Iran: Threats against Kurdish human rights defenders must stop

Amnesty International is alarmed at reports that human rights defenders in Sanandaj, Iranian Kordestan, working on children and women's rights are facing threats in connection with their human rights work. It is feared that such harassment may increase towards International Women's Day on 8 March.

The organisation appeals to the Intelligence Section of the Law Enforcement Forces (LEF, or Hefazat-e Ettela’at-e Nirou-ye Entezami) in Kordestan to stop its apparently unjustified interference with these activists and to work towards protecting human rights.

In recent days members of the legally recognised non-governmental organisation (NGO), Association for the Defence of Children's Rights (ADCR, or Kanoun-e Defa’ az Hoqouq-e Koudekan) and the unrecognised Association of Kurdish Women Defending Peace and Human Rights (AKWDP&HR or Kanoun-e Zanan-e Kord-e Modafa’ Solh va Hoqouq-e Bashar) have endured summons, interrogation, telephone threats and harassment, apparently in connection with their human rights work.

Azad Zamani (m), a member of the ADCR, has stated that the activities of the group, which received legal recognition as an NGO from the Ministry of the Interior around two years ago, have been carried out in the open and have concerned all Iranians without regard to race or religion. The organisation has raised concerns about the administration of criminal cases of minors and expressed opposition to the use of cruel, inhuman and degrading punishment on children. Referring to the Convention on the Rights of the Child (CRC), to which Iran is a state party, it has called for the prohibition of the use of the death penalty on juveniles and, latterly, the total abolition of the death penalty.

It has been reported that the Intelligence Section of the LEF in Sanandaj, which issued the summons and carried out the interrogations of Azad Zamani, Diba Alikhani (f) and other board members of the ADCR, may seek to have the organisation's license revoked, possibly in advance of International Women's Day on 8 March, when the ADCR is expected to take part in events marking the day.

The Association of Kurdish Women Defending Peace and Human Rights has had its application for NGO status rejected (rad-e salahiyat) by the Intelligence Section of the Sanandaj LEF, although the grounds are not clear. Amnesty International has repeatedly campaigned against the use of vague gozinesh, or selection and approval criteria which are frequently used to limit citizens' freedom of association.
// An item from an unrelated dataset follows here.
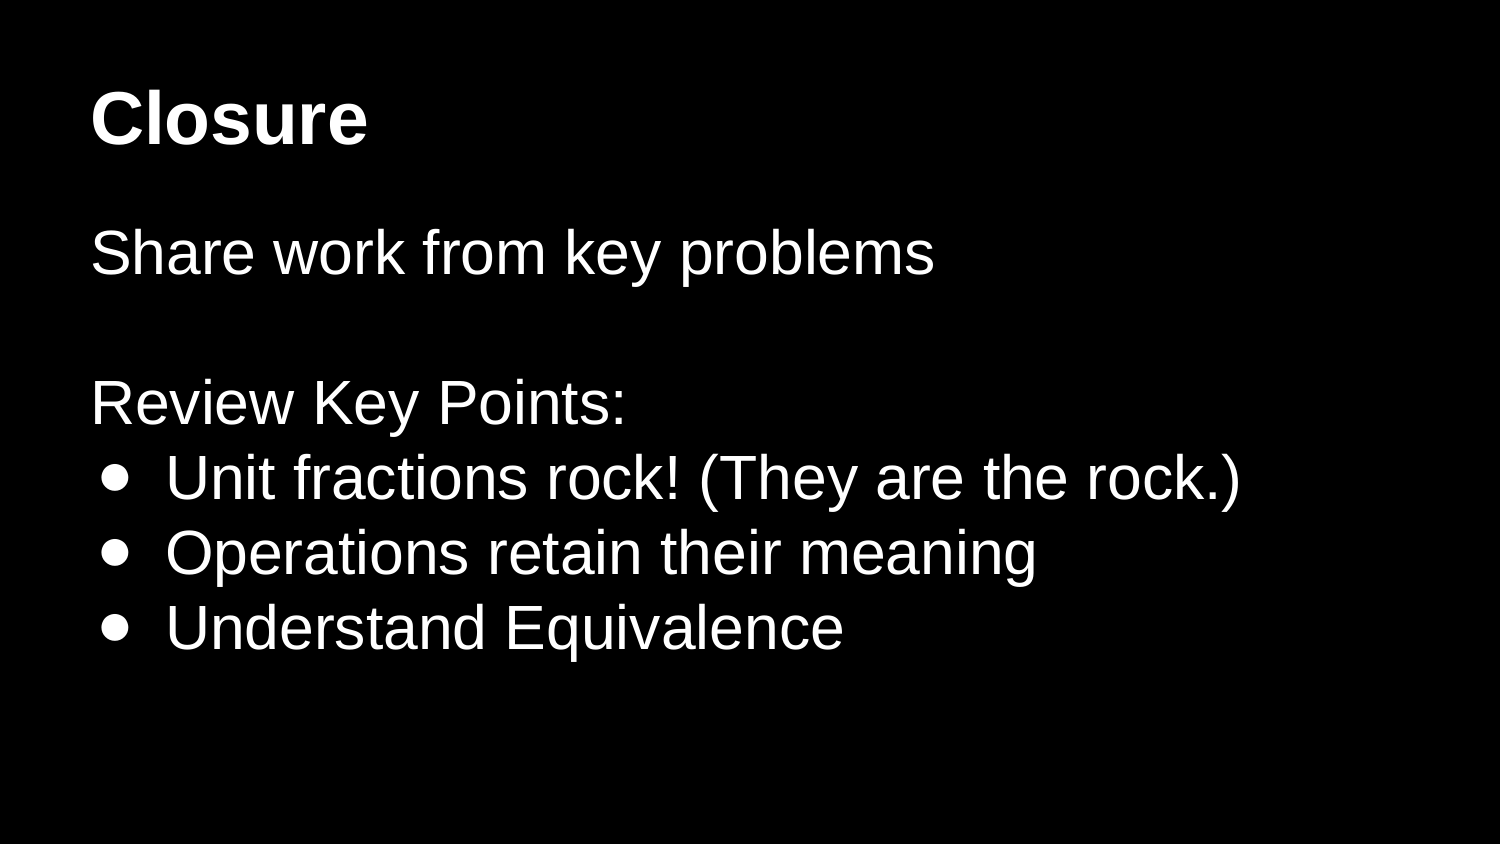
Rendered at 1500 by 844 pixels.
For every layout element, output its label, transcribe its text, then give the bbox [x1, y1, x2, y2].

title Closure [75, 33, 1425, 175]
list Share work from key problems Review Key Points: Unit fractions rock! (They are the rock.) Operations retain their meaning Understand Equivalence [75, 196, 1425, 808]
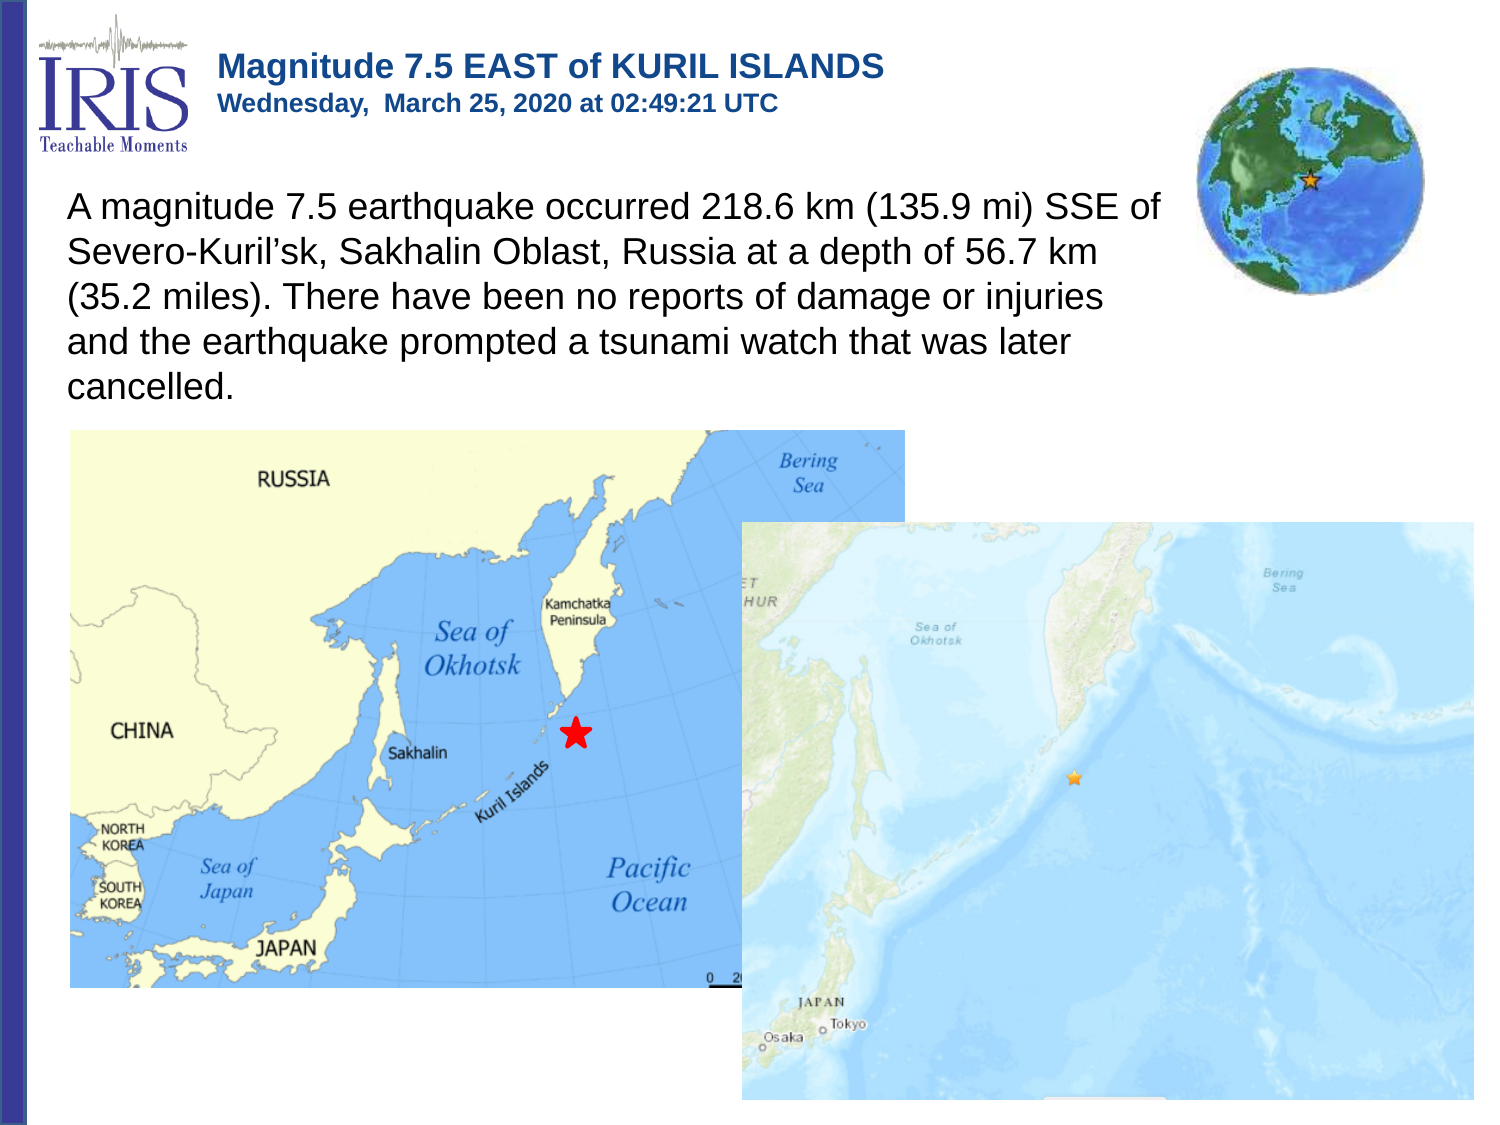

Activist Doctor Roya Tolou'ie, a founding member of the organisation has also faced summons in connection with her activities.


According to a report on the internet news site, Payk-e Iran on 2 March 2005, Diba Alikhani has been summoned and interrogated in connection with her defence of women's and children's rights. It also said that over the past month, the frequency of the summons, interrogations and pressures on civil society activists has increased.

In an unrelated incident in Tehran, in the evening of 1 March 2005, a fire bomber attacked the premises of Roshangaran Publishers, which publicises works on women's issues. The director, Shahla Lahiji, is a former prisoner of conscience. She was detained, charged and imprisoned in connection with her participation at a conference on Iran, which took place in Berlin, in April 2000.